What is the best method for tuning your antenna? Specifically, what equipment is best for evaluating the match? As we stated earlier, a swept response is always the most informative. The return loss curves above are an example of swept responses. Those plots were made on a network analyzer. What you see with a swept return is the performance at every frequency within the response of the antenna. Any imperfections in your coaxial feedline, coaxial relays, switches, splices etc. will all contribute to introduce a mismatch into your system. On a swept response plot, this mismatch will appear as "ripple" on the basic passband of the antenna. The more ripple, the worse the mismatch is. If you are using your transmitter and an in line wattmeter, you may be 100 % oblivious to all this. Your operating frequency may look just great, but a change up or down in frequency of 500 kHz may show a very different story. A great match at 144.2 may become a 2:1 problem at 144.7 MHz! If you will look at the above SWR curves, they appear quite smooth over a wide range. There was no cable between the measuring device and the antenna. Had there been 100 ft of good coax cable in between, the response would look much bumpier. Even good coaxial cable will have 25 dB return loss at 432. I have seen brand new coax cable measure out at 10 dB at 144 MHz! This is about a 2:1 VSWR! Any antenna will look horrible when measured through such a cable. You can visualize your coaxial cable as a dirty window through which you must look. The longer it is, the dirtier that window becomes. Semi rigid cables such as the Andrew Heliax and Cablewave products, all routinely show much improved VSWR specs over conventional braided cables. They will generally be less than 30 dB up to 1 GHz or so. This is a 1.06:1 VSWR and makes for a pretty clean window! The idea is to put your measuring device as close to the antenna as possible, then be sure any jumper cable employed has been tested for minimum VSWR at your frequency of interest. It is always good practice to put your VSWR testing equipment as close to the antenna as possible for the best possible results.

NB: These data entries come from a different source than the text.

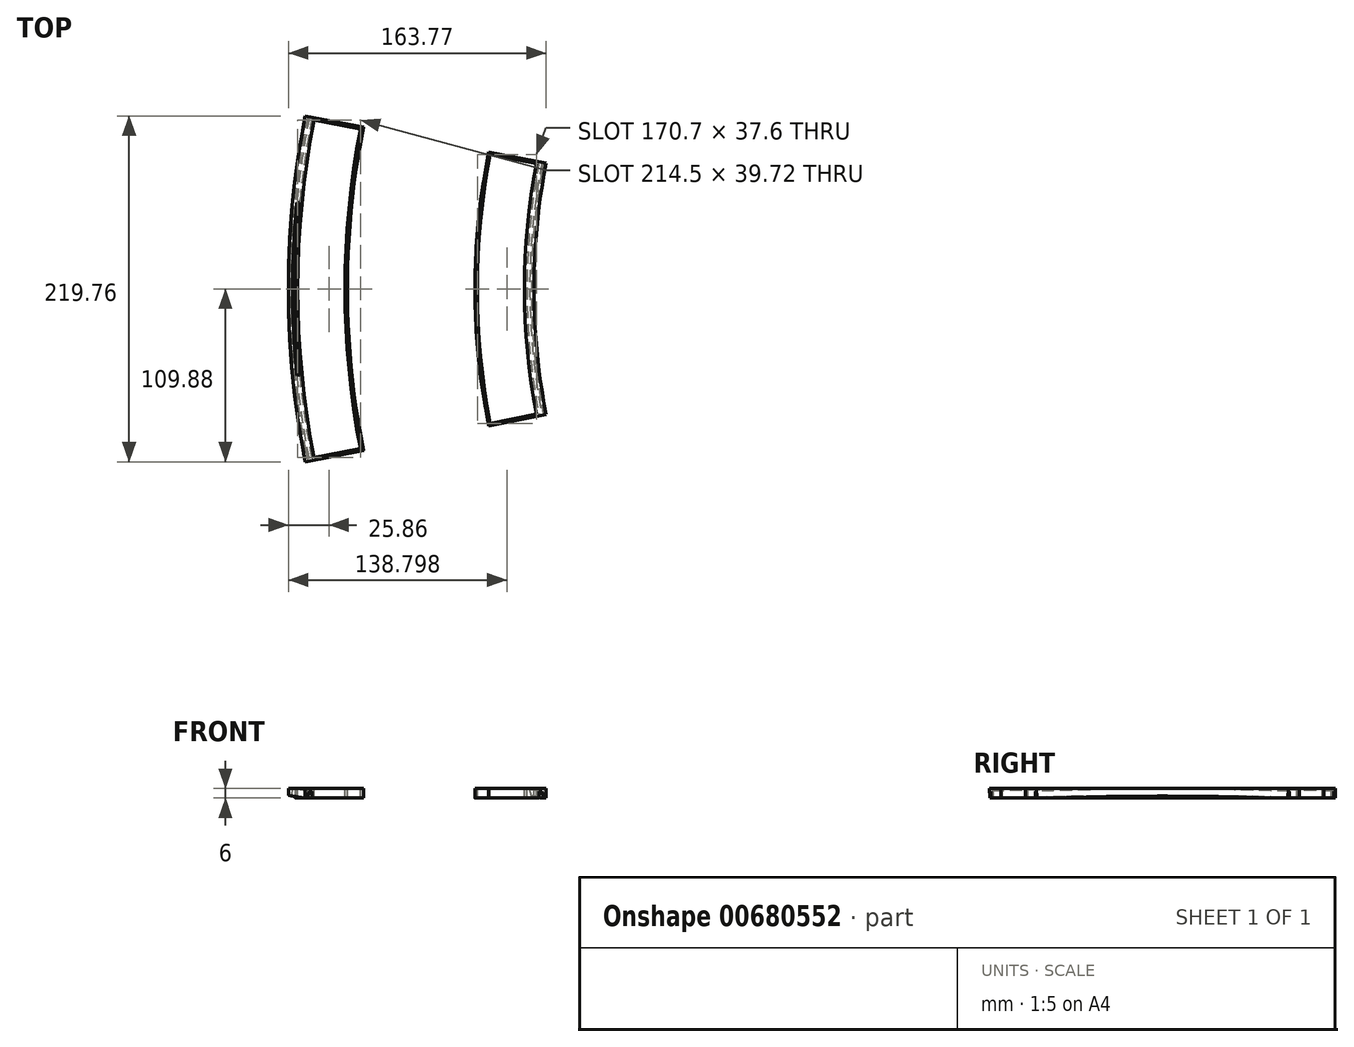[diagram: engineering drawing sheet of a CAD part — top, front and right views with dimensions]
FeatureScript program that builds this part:
annotation { "Feature Type Name" : "Feature", "Feature Type Description" : "" }
export const myFeature = defineFeature(function(context is Context, id is Id, definition is map)
    precondition{}
    {
        {
            var Q0;
            Q0=qCreatedBy(makeId("Front.planeOp"),FACE);
            var sketch = newSketch(context, id + "F0", { "sketchPlane" : qUnion([Q0])});
            skLineSegment(sketch, "E0", {"start": v(0, 1.91) * mm, "end": v(570.67, 0) * mm});
            skLineSegment(sketch, "E1", {"start": v(570.67, 0) * mm, "end": v(553.13, -97.53) * mm});
            skLineSegment(sketch, "E2", {"start": v(553.13, -97.53) * mm, "end": v(0, 1.91) * mm});
            skLineSegment(sketch, "E3", {"start": v(0, 1.91) * mm, "end": v(0.03, 10.91) * mm});
            skLineSegment(sketch, "E4", {"start": v(0.03, 10.91) * mm, "end": v(156.03, 10.39) * mm});
            skLineSegment(sketch, "E5", {"start": v(156.03, 10.39) * mm, "end": v(156, 1.39) * mm});
            skLineSegment(sketch, "E6", {"start": v(156, 1.39) * mm, "end": v(155.97, -7.61) * mm});
            skLineSegment(sketch, "E7", {"start": v(155.97, -7.61) * mm, "end": v(-0.03, -7.09) * mm});
            skLineSegment(sketch, "E8", {"start": v(-0.03, -7.09) * mm, "end": v(0, 1.91) * mm});
            skSolve(sketch);
        }
        {
            var Q0;
            {var subQ0=sQuery(id+"F0.wireOp",EDGE,"E3");Q0=makeQuery(id+"F0.imprint","IMPRINT",FACE,{"disambiguationData":[TD([[makeQuery(id+"F0.imprint","IMPRINT",EDGE,{"derivedFrom":subQ0}),-1.0]])]});}
            var Q1;
            {var subQ3=sQuery(id+"F0.wireOp",EDGE,"E6");Q1=makeQuery(id+"F0.imprint","IMPRINT",FACE,{"disambiguationData":[TD([[makeQuery(id+"F0.imprint","IMPRINT",EDGE,{"derivedFrom":subQ3}),-1.0]])]});}
            var Q2;
            {var subQ0=sQuery(id+"F0.wireOp",EDGE,"E8");Q2=makeQuery(id+"F0.imprint","IMPRINT",FACE,{"disambiguationData":[TD([[makeQuery(id+"F0.imprint","IMPRINT",EDGE,{"derivedFrom":subQ0}),-1.0]])]});}
            var Q3;
            Q3=sQuery(id+"F0.wireOp",EDGE,"E1");
            revolve(context, id + "F1", {"entities" : qUnion([Q0, Q1, Q2]), "axis" : qUnion([Q3]), "revolveType" : RevolveType.SYMMETRIC, "angle" : 22.5 * degree});
        }
        {
            var Q0;
            Q0=qCreatedBy(makeId("Front.planeOp"),FACE);
            var sketch = newSketch(context, id + "F2", { "sketchPlane" : qUnion([Q0])});
            skLineSegment(sketch, "E9.bottom", {"start": v(-6.73, 24.2) * mm, "end": v(170.86, 24.2) * mm});
            skLineSegment(sketch, "E9.top", {"start": v(-6.73, 7) * mm, "end": v(170.86, 7) * mm});
            skLineSegment(sketch, "E9.left", {"start": v(-6.73, 24.2) * mm, "end": v(-6.73, 7) * mm});
            skLineSegment(sketch, "E9.right", {"start": v(170.86, 24.2) * mm, "end": v(170.86, 7) * mm});
            skLineSegment(sketch, "E10.bottom", {"start": v(-6.11, 1) * mm, "end": v(170.86, 1) * mm});
            skLineSegment(sketch, "E10.top", {"start": v(-6.11, -14.01) * mm, "end": v(170.86, -14.01) * mm});
            skLineSegment(sketch, "E10.left", {"start": v(-6.11, 1) * mm, "end": v(-6.11, -14.01) * mm});
            skLineSegment(sketch, "E10.right", {"start": v(170.86, 1) * mm, "end": v(170.86, -14.01) * mm});
            skSolve(sketch);
        }
        {
            var Q0;
            Q0=makeQuery(id+"F2.imprint","IMPRINT",FACE,{"disambiguationData":[TD([[makeQuery(id+"F2.imprint","IMPRINT",EDGE,{"derivedFrom":sQuery(id+"F2.wireOp",EDGE,"E9.bottom")}),-1.0]])]});
            var Q1;
            Q1=makeQuery(id+"F2.imprint","IMPRINT",FACE,{"disambiguationData":[TD([[makeQuery(id+"F2.imprint","IMPRINT",EDGE,{"derivedFrom":sQuery(id+"F2.wireOp",EDGE,"E10.bottom")}),-1.0]])]});
            extrude(context, id + "F3", {"entities" : qUnion([Q0, Q1]), "operationType" : NewBodyOperationType.REMOVE, "endBound" : BoundingType.SYMMETRIC, "depth" : 256 * mm, "offsetDistance" : 25 * mm});
        }
        {
            var Q0;
            Q0=qCreatedBy(makeId("Front.planeOp"),FACE);
            var sketch = newSketch(context, id + "F4", { "sketchPlane" : qUnion([Q0])});
            skLineSegment(sketch, "E11", {"start": v(570.67, 0) * mm, "end": v(553.13, -97.53) * mm});
            skLineSegment(sketch, "E12", {"start": v(553.13, -97.53) * mm, "end": v(0, 1.91) * mm});
            skLineSegment(sketch, "E13", {"start": v(0, 2.71) * mm, "end": v(1.7, 2.71) * mm});
            skLineSegment(sketch, "E14", {"start": v(1.7, 2.71) * mm, "end": v(2.7, 7.22) * mm});
            skLineSegment(sketch, "E15", {"start": v(2.7, 7.22) * mm, "end": v(4.5, 7.21) * mm});
            skLineSegment(sketch, "E16", {"start": v(4.5, 7.21) * mm, "end": v(4.5, 2.71) * mm});
            skLineSegment(sketch, "E17", {"start": v(4.5, 2.71) * mm, "end": v(1.7, 2.71) * mm});
            skLineSegment(sketch, "E18", {"start": v(156, 1.39) * mm, "end": v(156, 2.19) * mm});
            skLineSegment(sketch, "E19", {"start": v(156, 2.19) * mm, "end": v(154.3, 2.19) * mm});
            skLineSegment(sketch, "E20", {"start": v(154.3, 2.19) * mm, "end": v(153.3, 6.69) * mm});
            skLineSegment(sketch, "E21", {"start": v(153.3, 6.69) * mm, "end": v(151.5, 6.7) * mm});
            skLineSegment(sketch, "E22", {"start": v(151.5, 6.7) * mm, "end": v(151.49, 2.19) * mm});
            skLineSegment(sketch, "E23", {"start": v(151.49, 2.19) * mm, "end": v(154.3, 2.19) * mm});
            skLineSegment(sketch, "E24", {"start": v(4.5, 2.71) * mm, "end": v(4.48, -0.62) * mm});
            skLineSegment(sketch, "E25", {"start": v(4.48, -0.62) * mm, "end": v(0, -0.62) * mm});
            skLineSegment(sketch, "E26", {"start": v(151.49, 2.19) * mm, "end": v(151.47, -1.83) * mm});
            skLineSegment(sketch, "E27", {"start": v(151.47, -1.83) * mm, "end": v(155.99, -1.83) * mm});
            skLineSegment(sketch, "E28", {"start": v(155.99, -1.83) * mm, "end": v(156, 1.39) * mm});
            skLineSegment(sketch, "E29", {"start": v(0, 2.71) * mm, "end": v(-1.68, 2.72) * mm});
            skLineSegment(sketch, "E30", {"start": v(-1.68, 2.72) * mm, "end": v(-1.68, 1.05) * mm});
            skLineSegment(sketch, "E31", {"start": v(-1.68, 1.05) * mm, "end": v(-1.68, -0.52) * mm});
            skLineSegment(sketch, "E32", {"start": v(-1.68, -0.52) * mm, "end": v(0, -0.62) * mm});
            skSolve(sketch);
        }
        {
            var Q0;
            Q0=makeQuery(id+"F4.imprint","IMPRINT",FACE,{"disambiguationData":[TD([[makeQuery(id+"F4.imprint","IMPRINT",EDGE,{"derivedFrom":sQuery(id+"F4.wireOp",EDGE,"E18")}),1.0]])]});
            var Q1;
            Q1=makeQuery(id+"F4.imprint","IMPRINT",FACE,{"disambiguationData":[TD([[makeQuery(id+"F4.imprint","IMPRINT",EDGE,{"derivedFrom":sQuery(id+"F4.wireOp",EDGE,"E20")}),1.0]])]});
            var Q2;
            Q2=makeQuery(id+"F4.imprint","IMPRINT",FACE,{"disambiguationData":[TD([[makeQuery(id+"F4.imprint","IMPRINT",EDGE,{"derivedFrom":sQuery(id+"F4.wireOp",EDGE,"E13")}),-1.0]])]});
            var Q3;
            Q3=makeQuery(id+"F4.imprint","IMPRINT",FACE,{"disambiguationData":[TD([[makeQuery(id+"F4.imprint","IMPRINT",EDGE,{"derivedFrom":sQuery(id+"F4.wireOp",EDGE,"E14")}),-1.0]])]});
            var Q4;
            Q4=sQuery(id+"F4.wireOp",EDGE,"E11");
            revolve(context, id + "F5", {"operationType" : NewBodyOperationType.REMOVE, "entities" : qUnion([Q0, Q1, Q2, Q3]), "axis" : qUnion([Q4]), "revolveType" : RevolveType.SYMMETRIC, "angle" : 30 * degree});
        }
        {
            var Q0;
            Q0=qCreatedBy(makeId("Front.planeOp"),FACE);
            var sketch = newSketch(context, id + "F6", { "sketchPlane" : qUnion([Q0])});
            skLineSegment(sketch, "E33", {"start": v(0, 1.91) * mm, "end": v(553.13, -97.53) * mm});
            skLineSegment(sketch, "E34", {"start": v(559.94, -59.66) * mm, "end": v(553.13, -97.53) * mm});
            skLineSegment(sketch, "E35", {"start": v(1.7, 2.71) * mm, "end": v(2.7, 7.2) * mm});
            skLineSegment(sketch, "E36", {"start": v(2.7, 7.2) * mm, "end": v(4.5, 7.2) * mm});
            skLineSegment(sketch, "E37", {"start": v(4.5, 7.2) * mm, "end": v(4.48, 2.7) * mm});
            skLineSegment(sketch, "E38", {"start": v(4.48, 2.7) * mm, "end": v(1.7, 2.71) * mm});
            skLineSegment(sketch, "E39", {"start": v(2.7, 7.2) * mm, "end": v(3.12, 9.1) * mm});
            skLineSegment(sketch, "E40", {"start": v(3.12, 9.1) * mm, "end": v(4.5, 9.1) * mm});
            skLineSegment(sketch, "E41", {"start": v(4.5, 9.1) * mm, "end": v(4.5, 7.2) * mm});
            skSolve(sketch);
        }
        {
            var Q0;
            Q0=makeQuery(id+"F6.imprint","IMPRINT",FACE,{"disambiguationData":[TD([[makeQuery(id+"F6.imprint","IMPRINT",EDGE,{"derivedFrom":sQuery(id+"F6.wireOp",EDGE,"E36")}),1.0]])]});
            var Q1;
            Q1=makeQuery(id+"F6.imprint","IMPRINT",FACE,{"disambiguationData":[TD([[makeQuery(id+"F6.imprint","IMPRINT",EDGE,{"derivedFrom":sQuery(id+"F6.wireOp",EDGE,"E35")}),-1.0]])]});
            var Q2;
            Q2=sQuery(id+"F6.wireOp",EDGE,"E34");
            revolve(context, id + "F7", {"operationType" : NewBodyOperationType.REMOVE, "entities" : qUnion([Q0, Q1]), "axis" : qUnion([Q2]), "revolveType" : RevolveType.SYMMETRIC, "angle" : 11.25 * degree});
        }
        {
            var Q0;
            Q0=makeQuery(id+"F3.boolean.opBoolean","COPY",FACE,{"derivedFrom":makeQuery(id+"F3.opExtrude","SWEPT_FACE",FACE,{"disambiguationData":[OSD([sQuery(id+"F2.wireOp",EDGE,"E9.top")])]})});
            var sketch = newSketch(context, id + "F8", { "sketchPlane" : qUnion([Q0])});
            skArc(sketch, "E42", {"start": v(16.28, 107.25) * mm, "mid": v(6, 0) * mm, "end": v(16.28, -107.25) * mm});
            skArc(sketch, "E43", {"start": v(45.72, 101.49) * mm, "mid": v(36, 0) * mm, "end": v(45.72, -101.49) * mm});
            skArc(sketch, "E44", {"start": v(51.6, 100.34) * mm, "mid": v(44.44, 50.77) * mm, "end": v(42, 0.75) * mm});
            skArc(sketch, "E45", {"start": v(122.27, 86.5) * mm, "mid": v(116.1, 43.82) * mm, "end": v(114, 0.75) * mm});
            skArc(sketch, "E46", {"start": v(128.16, 85.35) * mm, "mid": v(120, 0) * mm, "end": v(128.16, -85.35) * mm});
            skArc(sketch, "E47", {"start": v(157.6, 79.59) * mm, "mid": v(150, 0) * mm, "end": v(157.6, -79.59) * mm});
            skLineSegment(sketch, "E48", {"start": v(16.28, 107.25) * mm, "end": v(45.72, 101.49) * mm});
            skLineSegment(sketch, "E49", {"start": v(51.6, 100.34) * mm, "end": v(122.27, 86.5) * mm});
            skLineSegment(sketch, "E50", {"start": v(128.16, 85.35) * mm, "end": v(157.6, 79.59) * mm});
            skLineSegment(sketch, "E51", {"start": v(16.28, -107.25) * mm, "end": v(45.72, -101.49) * mm});
            skLineSegment(sketch, "E52", {"start": v(51.6, -100.34) * mm, "end": v(122.27, -86.5) * mm});
            skLineSegment(sketch, "E53", {"start": v(128.16, -85.35) * mm, "end": v(157.6, -79.59) * mm});
            skLineSegment(sketch, "E54", {"start": v(42, 0.75) * mm, "end": v(114, 0.75) * mm});
            skLineSegment(sketch, "E55", {"start": v(42, -0.75) * mm, "end": v(114, -0.75) * mm});
            skArc(sketch, "E56.trimOffspring", {"start": v(114, -0.75) * mm, "mid": v(116.1, -43.82) * mm, "end": v(122.27, -86.5) * mm});
            skArc(sketch, "E57.trimOffspring", {"start": v(42, -0.75) * mm, "mid": v(44.44, -50.77) * mm, "end": v(51.6, -100.34) * mm});
            skSolve(sketch);
        }
        {
            var Q0;
            Q0=makeQuery(id+"F8.imprint","IMPRINT",FACE,{"disambiguationData":[TD([[makeQuery(id+"F8.imprint","IMPRINT",EDGE,{"derivedFrom":sQuery(id+"F8.wireOp",EDGE,"E42")}),1.0]])]});
            var Q1;
            Q1=makeQuery(id+"F8.imprint","IMPRINT",FACE,{"disambiguationData":[TD([[makeQuery(id+"F8.imprint","IMPRINT",EDGE,{"derivedFrom":sQuery(id+"F8.wireOp",EDGE,"E44")}),1.0]])]});
            var Q2;
            Q2=makeQuery(id+"F8.imprint","IMPRINT",FACE,{"disambiguationData":[TD([[makeQuery(id+"F8.imprint","IMPRINT",EDGE,{"derivedFrom":sQuery(id+"F8.wireOp",EDGE,"E46")}),1.0]])]});
            var Q3;
            Q3=makeQuery(id+"F8.imprint","IMPRINT",FACE,{"disambiguationData":[TD([[makeQuery(id+"F8.imprint","IMPRINT",EDGE,{"derivedFrom":sQuery(id+"F8.wireOp",EDGE,"E52")}),1.0]])]});
            extrude(context, id + "F9", {"entities" : qUnion([Q0, Q1, Q2, Q3]), "operationType" : NewBodyOperationType.REMOVE, "endBound" : BoundingType.THROUGH_ALL, "oppositeDirection" : true, "depth" : 25 * mm, "offsetDistance" : 25 * mm});
        }
        {
            var Q0;
            Q0=qCreatedBy(makeId("Front.planeOp"),FACE);
            var sketch = newSketch(context, id + "F10", { "sketchPlane" : qUnion([Q0])});
            skLineSegment(sketch, "E58", {"start": v(0, 1.91) * mm, "end": v(499.78, -162.1) * mm});
            skLineSegment(sketch, "E59", {"start": v(499.78, -162.1) * mm, "end": v(528.06, -75.91) * mm});
            skLineSegment(sketch, "E60.bottom", {"start": v(37.5, 13.47) * mm, "end": v(40.5, 13.47) * mm});
            skLineSegment(sketch, "E60.top", {"start": v(37.5, -3.91) * mm, "end": v(40.5, -3.91) * mm});
            skLineSegment(sketch, "E60.left", {"start": v(37.5, 13.47) * mm, "end": v(37.5, -3.91) * mm});
            skLineSegment(sketch, "E60.right", {"start": v(40.5, 13.47) * mm, "end": v(40.5, -3.91) * mm});
            skLineSegment(sketch, "E61.bottom", {"start": v(115.5, 14.34) * mm, "end": v(118.5, 14.34) * mm});
            skLineSegment(sketch, "E61.top", {"start": v(115.5, -3.91) * mm, "end": v(118.5, -3.91) * mm});
            skLineSegment(sketch, "E61.left", {"start": v(115.5, 14.34) * mm, "end": v(115.5, -3.91) * mm});
            skLineSegment(sketch, "E61.right", {"start": v(118.5, 14.34) * mm, "end": v(118.5, -3.91) * mm});
            skLineSegment(sketch, "E62", {"start": v(40.5, 13.47) * mm, "end": v(115.5, 14.34) * mm});
            skLineSegment(sketch, "E63", {"start": v(40.5, -3.91) * mm, "end": v(115.5, -3.91) * mm});
            skSolve(sketch);
        }
        {
            var Q0;
            Q0=makeQuery(id+"F10.imprint","IMPRINT",FACE,{"disambiguationData":[TD([[makeQuery(id+"F10.imprint","IMPRINT",EDGE,{"derivedFrom":sQuery(id+"F10.wireOp",EDGE,"E60.bottom")}),-1.0]])]});
            var Q1;
            Q1=makeQuery(id+"F10.imprint","IMPRINT",FACE,{"disambiguationData":[TD([[makeQuery(id+"F10.imprint","IMPRINT",EDGE,{"derivedFrom":sQuery(id+"F10.wireOp",EDGE,"E61.bottom")}),-1.0]])]});
            var Q2;
            Q2=makeQuery(id+"F10.imprint","IMPRINT",FACE,{"disambiguationData":[TD([[makeQuery(id+"F10.imprint","IMPRINT",EDGE,{"derivedFrom":sQuery(id+"F10.wireOp",EDGE,"E60.right")}),1.0]])]});
            var Q3;
            Q3=sQuery(id+"F10.wireOp",EDGE,"E59");
            revolve(context, id + "F11", {"operationType" : NewBodyOperationType.REMOVE, "entities" : qUnion([Q0, Q1, Q2]), "axis" : qUnion([Q3]), "revolveType" : RevolveType.SYMMETRIC, "angle" : 30 * degree});
        }
    });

So in summary, if you cannot use a swept measurement system, the next best thing is a manual swept system. Measure the VSWR at many frequencies across the band. If you use your transmitter and a wattmeter, this may take some time, but it is well worth it, as it will show the degree of passband ripple in your system. If you use a signal generator and a homebrew return loss bridge, it is easy to see any ripple just by turning the tuning crank on the signal generator. Watch the bumps go by as you tune!! Some antenna analyzers have built in sources that can be tuned easily as well. If you have a vector analyzer, you need to make only one measurement and read the degree of mismatch / reactance. Some inexpensive analyzers do provide a sort of vector response. It is always a good idea to verify that they are reading correctly. Many suffer from gross inaccuracies at frequencies of 144 MHz and above, that caution is in order. A good tip off is the use of UHF connectors. The ubiquitous PL-259 & SO-239 are notorious above 144 MHz. Typical mismatches for them are about 25 dB return loss at 144, increasing to 20 dB at 222, and about 15 dB return loss at 432. They will cause errors at all VHF frequencies when placed in the transmission line. You will not be able to trust your results with them. Your measurement is only as good as the weakest (read poorest return loss) link in the system.